▸ PROVIDED DATA:
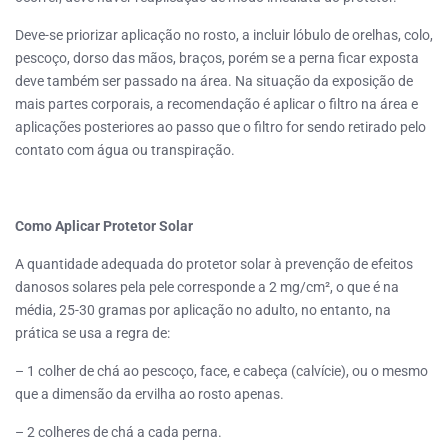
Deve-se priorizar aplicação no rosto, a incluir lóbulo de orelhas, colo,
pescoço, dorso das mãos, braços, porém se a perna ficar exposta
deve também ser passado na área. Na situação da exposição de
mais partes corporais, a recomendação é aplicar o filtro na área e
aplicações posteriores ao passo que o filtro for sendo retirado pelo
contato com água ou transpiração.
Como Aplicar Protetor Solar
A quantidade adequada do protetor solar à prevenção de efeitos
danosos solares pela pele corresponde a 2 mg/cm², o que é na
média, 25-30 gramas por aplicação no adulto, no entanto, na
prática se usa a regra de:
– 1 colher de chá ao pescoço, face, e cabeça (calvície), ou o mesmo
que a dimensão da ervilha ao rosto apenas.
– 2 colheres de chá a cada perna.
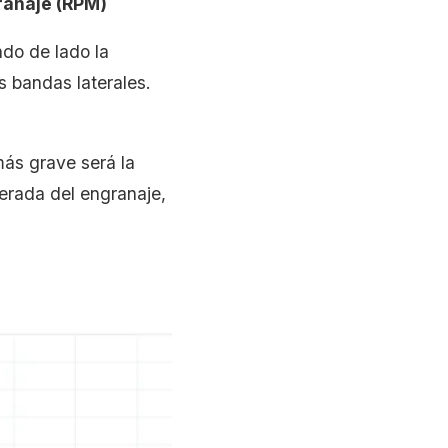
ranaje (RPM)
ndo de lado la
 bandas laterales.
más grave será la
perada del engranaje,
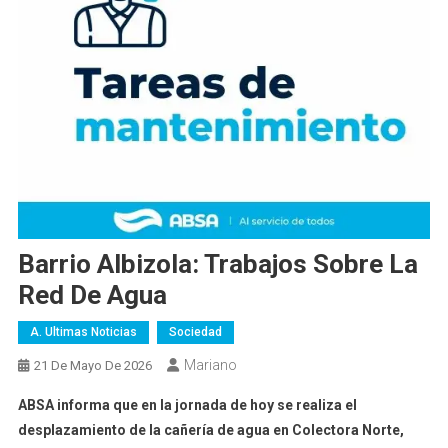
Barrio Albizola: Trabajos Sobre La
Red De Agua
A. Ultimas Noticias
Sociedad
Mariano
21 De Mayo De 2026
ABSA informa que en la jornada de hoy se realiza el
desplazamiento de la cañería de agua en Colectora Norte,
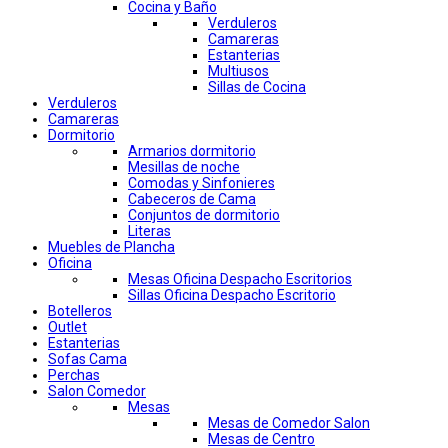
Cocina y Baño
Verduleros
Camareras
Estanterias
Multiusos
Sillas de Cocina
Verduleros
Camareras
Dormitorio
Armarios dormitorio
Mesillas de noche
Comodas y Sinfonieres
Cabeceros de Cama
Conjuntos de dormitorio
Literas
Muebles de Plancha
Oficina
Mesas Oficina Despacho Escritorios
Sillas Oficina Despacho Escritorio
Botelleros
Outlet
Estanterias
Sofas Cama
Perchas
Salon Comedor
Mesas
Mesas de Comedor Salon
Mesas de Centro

* * *

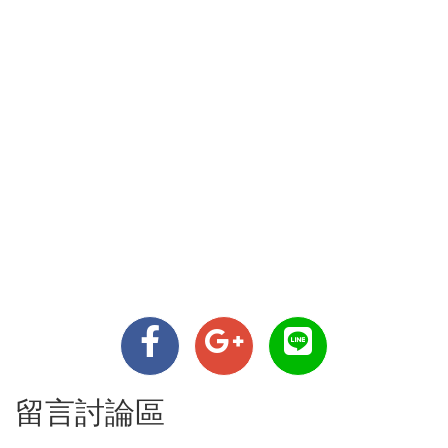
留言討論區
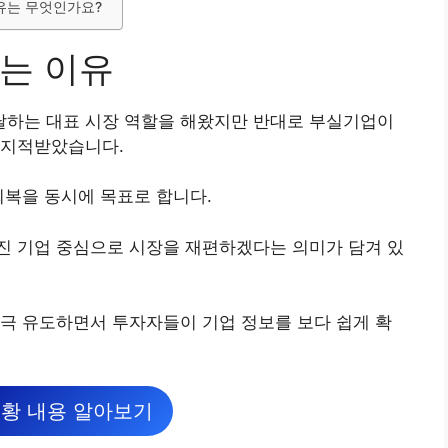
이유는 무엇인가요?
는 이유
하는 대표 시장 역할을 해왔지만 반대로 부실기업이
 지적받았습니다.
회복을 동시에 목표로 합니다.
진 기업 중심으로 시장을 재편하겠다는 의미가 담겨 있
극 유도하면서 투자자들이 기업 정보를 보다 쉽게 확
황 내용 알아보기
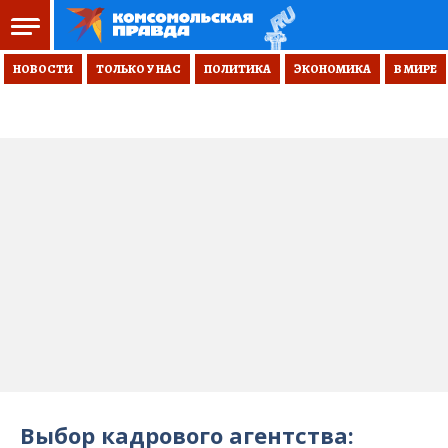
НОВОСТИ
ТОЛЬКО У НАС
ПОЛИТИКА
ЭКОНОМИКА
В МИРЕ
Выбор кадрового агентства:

▸ TASK BRIEF: Copy out each line of the listing that holds "Comedor".

▸ ANSWER BOX:
Salon Comedor
Mesas de Comedor Salon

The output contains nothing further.